CH 391: 4th Problem Set

More on Aromatic Substitution

1.  Write the detailed mechanism for the reaction of benzene with a general electrophile (E+). What is the generic name given to the type of intermediate involved in this reaction? Provide three resonance structures for the intermediate, summerize as a DL/PC stucture,  and characterize the intermediate.

2. Since two of the above canonical structures are equivalent and the third is nearly equivalent in energy, what conclusions could be drawn, using resonance theory, concerning the magnitude (qualitatively) of the resonance stabilization?

3.For the rds of this reaction, use resonance theory to derive a TS model, summarize as a DL/PC, and provide a characterization of the TS model. Then, use the Hammond Principle to refine your characterization. Is the resonance stabilization of the TS large or small? What effect would this stabilization, taken alone, have on the reaction rate? In view of this, explain why reactions of electrophiles with benzene are typically slower than with simple alkenes.

4. Adapt the general model to the specific case of nitration. Then use this model to explain why nitration of toluene occurs preferentially at the o, p positions.
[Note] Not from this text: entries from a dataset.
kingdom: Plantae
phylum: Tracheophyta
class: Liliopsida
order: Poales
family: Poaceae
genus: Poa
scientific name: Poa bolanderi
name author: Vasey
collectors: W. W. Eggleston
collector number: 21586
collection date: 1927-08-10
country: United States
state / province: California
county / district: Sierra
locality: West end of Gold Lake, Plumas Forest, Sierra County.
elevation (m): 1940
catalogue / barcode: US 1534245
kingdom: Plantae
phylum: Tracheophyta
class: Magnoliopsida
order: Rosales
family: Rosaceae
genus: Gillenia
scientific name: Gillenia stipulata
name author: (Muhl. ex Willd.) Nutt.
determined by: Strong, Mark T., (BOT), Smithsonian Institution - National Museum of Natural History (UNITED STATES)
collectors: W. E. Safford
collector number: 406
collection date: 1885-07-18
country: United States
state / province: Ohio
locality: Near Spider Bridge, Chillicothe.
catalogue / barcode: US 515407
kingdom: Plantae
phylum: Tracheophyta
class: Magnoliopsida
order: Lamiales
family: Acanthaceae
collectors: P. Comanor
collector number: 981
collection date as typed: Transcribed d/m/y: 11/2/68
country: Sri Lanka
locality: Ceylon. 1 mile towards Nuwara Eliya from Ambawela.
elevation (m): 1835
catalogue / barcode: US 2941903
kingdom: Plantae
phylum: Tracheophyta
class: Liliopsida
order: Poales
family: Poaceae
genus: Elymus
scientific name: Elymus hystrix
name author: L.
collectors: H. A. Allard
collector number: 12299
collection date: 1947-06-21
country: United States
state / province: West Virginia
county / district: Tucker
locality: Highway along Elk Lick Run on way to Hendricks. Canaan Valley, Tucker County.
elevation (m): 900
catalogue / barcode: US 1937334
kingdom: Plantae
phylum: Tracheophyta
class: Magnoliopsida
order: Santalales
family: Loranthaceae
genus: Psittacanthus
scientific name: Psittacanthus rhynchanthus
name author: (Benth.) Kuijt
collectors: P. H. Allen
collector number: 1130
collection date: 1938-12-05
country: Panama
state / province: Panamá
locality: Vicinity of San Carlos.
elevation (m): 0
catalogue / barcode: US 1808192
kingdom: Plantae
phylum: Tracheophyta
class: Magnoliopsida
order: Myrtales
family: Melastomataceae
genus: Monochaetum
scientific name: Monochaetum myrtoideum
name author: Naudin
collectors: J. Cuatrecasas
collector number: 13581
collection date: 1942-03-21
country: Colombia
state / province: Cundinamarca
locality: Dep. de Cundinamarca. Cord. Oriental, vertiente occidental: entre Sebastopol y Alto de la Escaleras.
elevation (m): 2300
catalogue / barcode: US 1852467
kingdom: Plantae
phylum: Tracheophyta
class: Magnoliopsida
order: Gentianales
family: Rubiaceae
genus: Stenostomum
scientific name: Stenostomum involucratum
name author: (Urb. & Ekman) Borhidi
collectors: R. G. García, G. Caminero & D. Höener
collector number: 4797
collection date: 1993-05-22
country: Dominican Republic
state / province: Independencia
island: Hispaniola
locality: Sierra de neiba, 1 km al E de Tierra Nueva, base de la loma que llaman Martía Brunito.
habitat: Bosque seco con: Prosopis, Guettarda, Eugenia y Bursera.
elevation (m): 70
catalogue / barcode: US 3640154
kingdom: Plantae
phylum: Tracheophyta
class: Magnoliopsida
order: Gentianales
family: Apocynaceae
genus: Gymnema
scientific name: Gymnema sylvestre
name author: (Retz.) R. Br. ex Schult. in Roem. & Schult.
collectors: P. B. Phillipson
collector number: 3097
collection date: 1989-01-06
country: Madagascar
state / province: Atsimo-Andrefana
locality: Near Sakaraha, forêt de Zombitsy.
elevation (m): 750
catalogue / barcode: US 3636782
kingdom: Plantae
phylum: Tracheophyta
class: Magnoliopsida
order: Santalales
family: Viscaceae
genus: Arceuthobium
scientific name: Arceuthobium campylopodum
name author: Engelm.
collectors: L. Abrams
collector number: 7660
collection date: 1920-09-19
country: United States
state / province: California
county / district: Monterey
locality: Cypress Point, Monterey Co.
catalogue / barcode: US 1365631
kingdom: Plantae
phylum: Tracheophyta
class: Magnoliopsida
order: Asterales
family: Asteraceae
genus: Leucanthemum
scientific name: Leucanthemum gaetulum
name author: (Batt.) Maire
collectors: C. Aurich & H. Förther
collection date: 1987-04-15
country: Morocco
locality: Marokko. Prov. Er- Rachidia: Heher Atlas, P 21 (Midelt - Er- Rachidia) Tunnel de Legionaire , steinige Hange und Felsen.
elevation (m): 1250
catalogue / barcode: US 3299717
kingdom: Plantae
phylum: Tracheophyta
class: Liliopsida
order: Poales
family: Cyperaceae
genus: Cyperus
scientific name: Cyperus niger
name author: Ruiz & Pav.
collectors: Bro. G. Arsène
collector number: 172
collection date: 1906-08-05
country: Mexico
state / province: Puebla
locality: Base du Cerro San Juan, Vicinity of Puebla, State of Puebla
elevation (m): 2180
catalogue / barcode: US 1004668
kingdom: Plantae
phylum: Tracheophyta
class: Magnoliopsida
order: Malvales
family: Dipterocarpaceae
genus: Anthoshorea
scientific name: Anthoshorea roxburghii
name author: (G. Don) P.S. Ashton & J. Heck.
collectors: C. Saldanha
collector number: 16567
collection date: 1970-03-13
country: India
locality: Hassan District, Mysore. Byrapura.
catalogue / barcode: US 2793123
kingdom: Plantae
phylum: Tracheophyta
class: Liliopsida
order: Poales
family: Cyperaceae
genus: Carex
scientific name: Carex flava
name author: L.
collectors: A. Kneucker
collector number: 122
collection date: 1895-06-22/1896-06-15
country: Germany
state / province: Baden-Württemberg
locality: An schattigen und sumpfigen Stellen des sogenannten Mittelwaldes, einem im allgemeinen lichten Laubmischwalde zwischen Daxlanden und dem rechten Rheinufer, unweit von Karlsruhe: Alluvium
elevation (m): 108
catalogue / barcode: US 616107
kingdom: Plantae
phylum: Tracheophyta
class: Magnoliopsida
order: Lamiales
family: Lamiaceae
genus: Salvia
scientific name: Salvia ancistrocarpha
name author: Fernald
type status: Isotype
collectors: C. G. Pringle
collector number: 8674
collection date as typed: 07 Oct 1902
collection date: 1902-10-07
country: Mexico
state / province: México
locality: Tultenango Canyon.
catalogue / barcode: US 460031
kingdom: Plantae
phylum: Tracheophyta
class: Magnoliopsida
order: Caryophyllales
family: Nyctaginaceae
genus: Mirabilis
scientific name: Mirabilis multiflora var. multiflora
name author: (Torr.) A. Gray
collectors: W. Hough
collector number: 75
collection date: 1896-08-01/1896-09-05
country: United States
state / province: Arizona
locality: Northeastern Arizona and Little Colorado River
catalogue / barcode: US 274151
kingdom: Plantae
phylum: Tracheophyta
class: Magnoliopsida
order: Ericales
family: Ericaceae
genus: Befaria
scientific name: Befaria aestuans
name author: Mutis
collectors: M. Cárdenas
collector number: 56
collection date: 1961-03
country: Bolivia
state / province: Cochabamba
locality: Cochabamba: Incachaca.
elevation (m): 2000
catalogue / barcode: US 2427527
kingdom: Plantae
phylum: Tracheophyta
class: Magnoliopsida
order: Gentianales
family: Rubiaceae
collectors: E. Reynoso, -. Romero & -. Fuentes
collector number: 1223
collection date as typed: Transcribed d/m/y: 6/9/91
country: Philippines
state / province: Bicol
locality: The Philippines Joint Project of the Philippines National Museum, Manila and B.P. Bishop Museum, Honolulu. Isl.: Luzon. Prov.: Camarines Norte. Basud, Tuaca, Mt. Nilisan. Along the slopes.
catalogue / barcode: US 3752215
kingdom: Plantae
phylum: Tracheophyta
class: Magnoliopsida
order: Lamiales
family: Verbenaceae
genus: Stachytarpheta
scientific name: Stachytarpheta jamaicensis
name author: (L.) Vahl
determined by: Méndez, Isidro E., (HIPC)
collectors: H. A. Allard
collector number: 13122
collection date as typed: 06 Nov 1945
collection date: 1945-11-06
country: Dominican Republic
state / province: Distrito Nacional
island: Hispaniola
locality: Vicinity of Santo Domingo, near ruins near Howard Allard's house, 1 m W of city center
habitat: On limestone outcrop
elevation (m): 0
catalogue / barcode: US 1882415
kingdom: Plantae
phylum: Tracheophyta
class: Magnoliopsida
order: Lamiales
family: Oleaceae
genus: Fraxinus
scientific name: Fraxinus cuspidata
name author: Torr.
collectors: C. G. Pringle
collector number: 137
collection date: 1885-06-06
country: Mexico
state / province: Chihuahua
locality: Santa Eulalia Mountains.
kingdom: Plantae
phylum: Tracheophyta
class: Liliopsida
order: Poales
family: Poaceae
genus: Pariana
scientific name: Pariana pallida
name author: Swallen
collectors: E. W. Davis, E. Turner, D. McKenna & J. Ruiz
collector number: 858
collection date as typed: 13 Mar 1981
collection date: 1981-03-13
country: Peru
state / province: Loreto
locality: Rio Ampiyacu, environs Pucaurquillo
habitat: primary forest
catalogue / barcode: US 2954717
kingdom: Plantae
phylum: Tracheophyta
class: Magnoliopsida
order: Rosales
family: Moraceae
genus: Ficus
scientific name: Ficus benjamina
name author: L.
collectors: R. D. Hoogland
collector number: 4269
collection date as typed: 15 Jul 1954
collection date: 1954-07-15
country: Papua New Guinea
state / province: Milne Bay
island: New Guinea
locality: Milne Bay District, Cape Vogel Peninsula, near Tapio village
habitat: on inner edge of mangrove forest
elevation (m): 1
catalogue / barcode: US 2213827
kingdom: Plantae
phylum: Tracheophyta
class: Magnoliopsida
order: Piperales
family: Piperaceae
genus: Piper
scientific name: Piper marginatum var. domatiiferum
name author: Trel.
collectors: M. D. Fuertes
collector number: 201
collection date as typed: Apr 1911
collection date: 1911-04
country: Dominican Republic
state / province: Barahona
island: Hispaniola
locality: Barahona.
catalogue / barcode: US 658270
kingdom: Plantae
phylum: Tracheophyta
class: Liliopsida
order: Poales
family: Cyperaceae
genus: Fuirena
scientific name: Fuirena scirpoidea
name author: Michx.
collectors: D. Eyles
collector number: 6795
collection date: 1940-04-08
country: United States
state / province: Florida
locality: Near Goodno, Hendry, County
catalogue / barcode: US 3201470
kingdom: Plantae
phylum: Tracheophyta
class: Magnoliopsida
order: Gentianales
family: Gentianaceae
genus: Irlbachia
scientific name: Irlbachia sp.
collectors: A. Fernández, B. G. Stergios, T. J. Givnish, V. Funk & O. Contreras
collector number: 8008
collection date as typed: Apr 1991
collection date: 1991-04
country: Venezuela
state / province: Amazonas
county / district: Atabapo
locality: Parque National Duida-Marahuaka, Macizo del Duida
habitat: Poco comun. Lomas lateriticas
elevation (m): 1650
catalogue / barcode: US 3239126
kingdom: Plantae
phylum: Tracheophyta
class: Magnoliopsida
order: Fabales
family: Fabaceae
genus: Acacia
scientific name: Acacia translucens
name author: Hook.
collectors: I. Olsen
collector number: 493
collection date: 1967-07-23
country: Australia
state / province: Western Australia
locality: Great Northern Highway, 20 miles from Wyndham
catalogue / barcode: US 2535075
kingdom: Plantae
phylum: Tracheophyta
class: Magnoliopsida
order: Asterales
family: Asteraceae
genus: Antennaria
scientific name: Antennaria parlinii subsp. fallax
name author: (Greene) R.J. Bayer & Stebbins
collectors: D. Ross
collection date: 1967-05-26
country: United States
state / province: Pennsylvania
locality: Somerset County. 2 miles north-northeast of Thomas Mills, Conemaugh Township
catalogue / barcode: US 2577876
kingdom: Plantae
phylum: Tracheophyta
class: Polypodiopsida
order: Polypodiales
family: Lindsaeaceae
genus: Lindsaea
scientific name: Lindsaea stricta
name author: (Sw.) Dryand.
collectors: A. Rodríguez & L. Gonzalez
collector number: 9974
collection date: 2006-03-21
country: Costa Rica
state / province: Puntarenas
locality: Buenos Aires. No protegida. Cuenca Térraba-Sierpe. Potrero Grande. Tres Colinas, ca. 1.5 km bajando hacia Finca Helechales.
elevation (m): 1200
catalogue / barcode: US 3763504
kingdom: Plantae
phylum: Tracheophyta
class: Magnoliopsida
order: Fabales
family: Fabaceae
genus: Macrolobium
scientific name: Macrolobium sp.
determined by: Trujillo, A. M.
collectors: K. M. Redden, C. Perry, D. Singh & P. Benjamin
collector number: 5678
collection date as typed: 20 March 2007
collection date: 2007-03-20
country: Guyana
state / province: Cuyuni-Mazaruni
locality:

This will require you to use the method of competing TS’s, i.e., showing the specific DL/PC’s for ortho, meta, and para nitration of toluene, and comparing their characters.

Carbonyl Additions

6. Write the detailed mechanism for the base-catalyzed hydration of a carbonyl compound. Explain why the first step is not an rds.

7. Use resonance theory to derive a TS model for the slow step, summarize as a DL/PC,  and characterize this model. Use this model to explain why nucleophilic addition to carbonyl compounds is much more facile than to simple alkenes, even though the carbonyl pi bond is much stronger than the alkene pi bond. You should provide a comparative TS for the alkene addition and provide at least two reasons for the faster addition to carbonyl compounds.

8. Explain why 3-pentanone reacts more slowly than acetone. Why does cyclohexanone react more rapidly than acetone? Would you expect chloroacetone (i.e. chloromethyl methyl ketone) to react more or less rapidly in the hydration reaction? Explain in terms of a TS character.

9. Provide a detailed mechanism for the acid-catalyzed hydration of a general carbonyl compound, and derive and characterize a DL/PC model for the slow step. Explain why electronic effects (EWG’s and EDG’s) are very small in acid-catalyzed hydration.

Ester Hydrolysis.

10. Write the detailed mechanism for the acid-catalyzed hydrolysis of a general ester. What is the overall reaction type? What are the reaction types of each stage of the reaction? Explain how it was experimentally determined that acyl-oxygen rather than alkyl oxygen cleavage typically occurs. How can a direct displacement be ruled out?

11. Give the structure of a specific ester which undergoes alkyl-oxygen cleavage via an S­N1 –like mechanism; via an S­N2 –like mechanism.